The invention belongs to the technical field of paper cultural relics protection, and in particular relates to a method for protecting paper fibers.

Background technique

Paper cultural relics have played a very important role in the inheritance of human culture, and their scientific protection has attracted widespread attention internationally. There are more than tens of millions of ancient books in our country, as well as documents, newspapers, and periodicals published before the founding of the People's Republic of my country. They record in detail the important events that occurred in the course of our country's history, and have extremely high academic value. However, with the passage of time, the limitations of objective factors such as storage conditions and the environment, a large number of paper cultural relics face a series of problems such as accelerated damage and damage, which greatly reduces their usability and preservation life. Among them, the aging and acidification of paper fibers have become two serious problems faced by ancient paper books. The reason for paper aging is the breakage of fiber polymers, the main component of paper, which reduces the mechanical strength of paper and leads to irreversible damage such as embrittlement and pulverization. . The reason for the acidification of paper is that the glucose unit in the cellulose molecule is hydrolyzed under acidic conditions, which significantly reduces the degree of polymerization (Xi Sancai, Wan Li. The development history and prospect of paper cultural relics protection in Nanjing Museum. Beijing: Science Press, 2008 ; Liu Jiazhen. Principles and methods of ancient book protection. Beijing: National Library Press, 2015; Area, MC; Cheradame , H. Bioresources , 2011, 4 , 5307; 1978.).
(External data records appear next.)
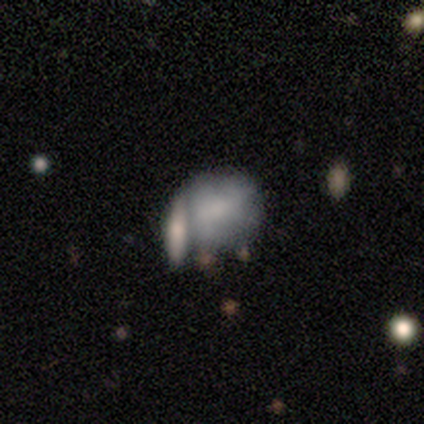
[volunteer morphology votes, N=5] smooth_or_featured: featured or disk (p=0.60) [alt: smooth p=0.20]
disk_edge_on: no (p=1.00)
bar: no (p=1.00)
has_spiral_arms: no (p=1.00)
bulge_size: moderate (p=0.33) [tied with: small p=0.33, none p=0.33]
merging: minor disturbance (p=0.50) [tied with: merger p=0.50]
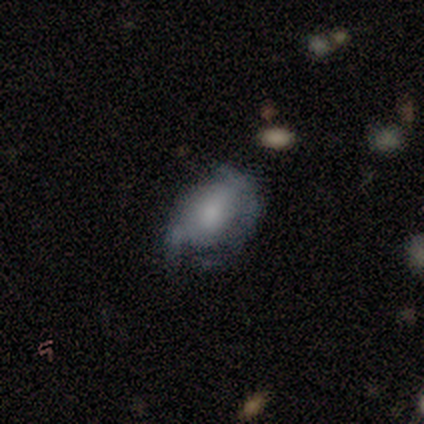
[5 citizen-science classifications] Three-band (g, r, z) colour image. It shows a smooth galaxy with no disk features (60%) that is in between round and cigar-shaped (67%). Merging: minor disturbance (60%).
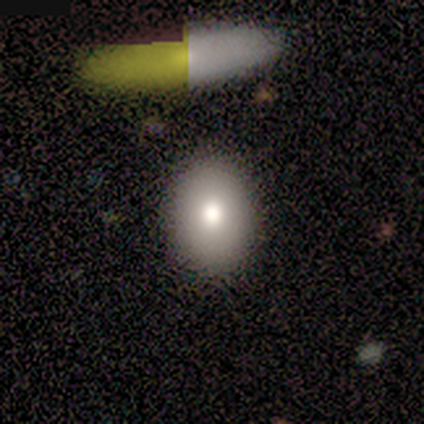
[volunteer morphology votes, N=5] Smooth or featured?
  - smooth: 80% *
  - star or artifact: 20%
  - featured or disk: 0%
How rounded?
  - in between: 75% *
  - round: 25%
  - cigar-shaped: 0%
Merging?
  - none: 50% *
  - minor disturbance: 25%
  - major disturbance: 25%
  - merger: 0%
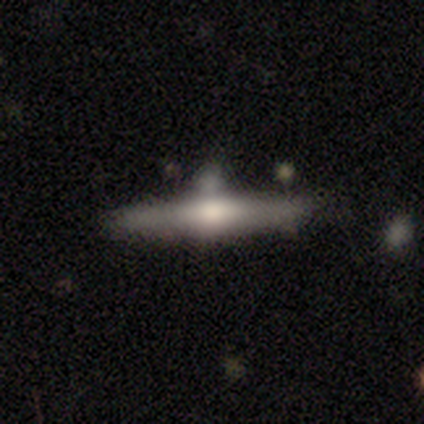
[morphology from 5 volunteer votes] featured or disk 60%, smooth 40%, star or artifact 0%. Down the decision tree: edge-on disk — yes (100%); edge-on bulge — rounded (100%); merging — none (40%, tied with minor disturbance).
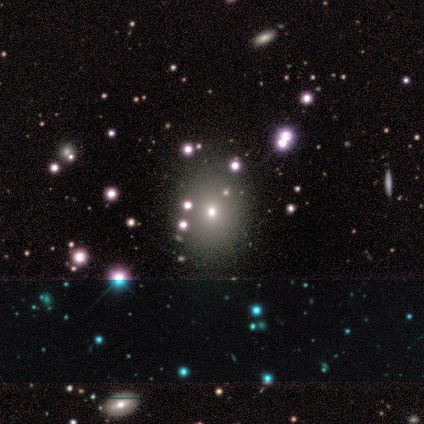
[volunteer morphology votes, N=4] Smooth or featured? 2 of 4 (50%, tied with star or artifact) said smooth. How rounded? 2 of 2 (100%) said round. Merging? 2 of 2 (100%) said none.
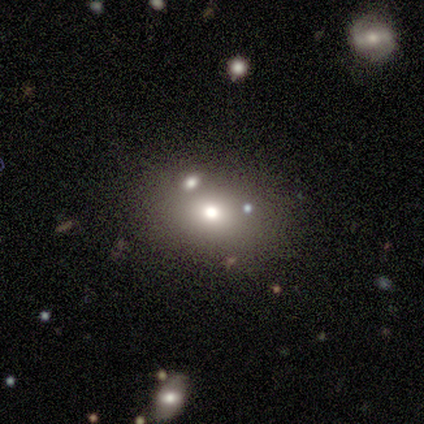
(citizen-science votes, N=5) Volunteers were most divided on "smooth or featured": smooth: 60%, featured or disk: 40%, star or artifact: 0%. More confident: merging — none (80%); how rounded — in between (67%).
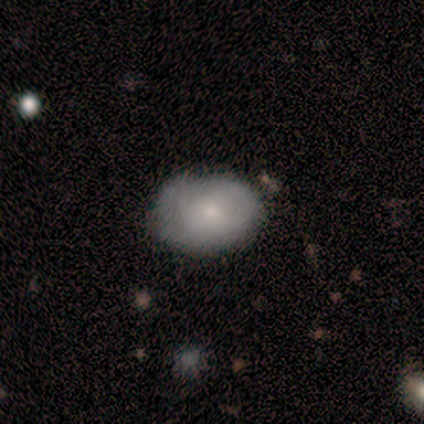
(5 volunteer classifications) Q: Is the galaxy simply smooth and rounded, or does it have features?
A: smooth — 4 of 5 (80%).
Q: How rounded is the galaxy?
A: in between — 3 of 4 (75%).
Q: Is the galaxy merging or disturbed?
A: none — 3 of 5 (60%).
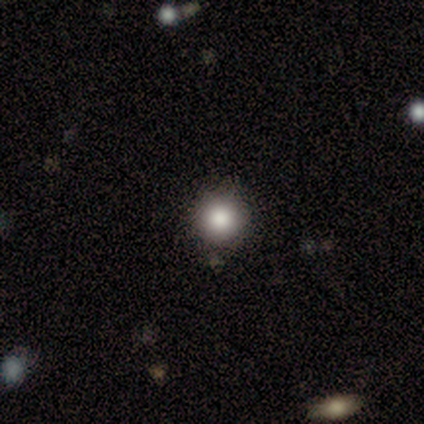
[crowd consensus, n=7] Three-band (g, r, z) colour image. It shows a smooth galaxy with no disk features (86%) that is round (100%). Merging: none (83%).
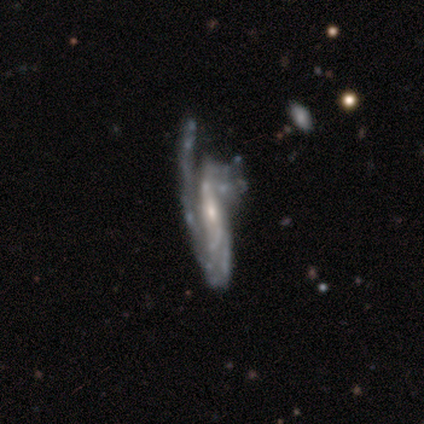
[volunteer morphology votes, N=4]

According to literature reports, the commonly used methods for paper deacidification are divided into gas phase method and liquid phase method. Deacidification agents are various alkaline substances with stable chemical properties. For example, the Library of Congress of the United States uses diethyl zinc as a deacidification agent, and Barrow, an American paper protection expert, uses alkaline earth metal carbonates as a deacidification agent. The University of Chicago Library uses Organic magnesium carbonate is a deacidifying agent, Austrian scientist Mohan used hydroxide nanoparticle suspension etc. (Williamss, JC USP: 3969549,1976; Barrow, WJ The American Archivist , 1965, 2 , 285; T. RSC Adv ., 2015, 42 , 32950; Tian Zhouling, Zhonghua Paper , 2013, 34 , 90.). Organosilane coupling agents are commonly used for paper reinforcement, such as APTMS, APTES, AMDES, etc. (Ipert, S.; Dupont, AL Polym. Degrad. Stabil ., 2006, 12 , 3448; Dupont, AL; Lavedrine, B. Polym. Degrad. Stabil ., 2010, 12 , 2300; Souguir, Z.; Dupont, AL Biomacromolecules , 2011, 6 , 2082.). Generally speaking, the current various paper deacidification methods have various problems such as harsh conditions, poor safety, poor dispersion, low alkali retention, certain environmental pollution, and new damage to paper documents. And there is an urgent need to have other multi-functional protections such as reinforcement and antibacterial while deacidification protection.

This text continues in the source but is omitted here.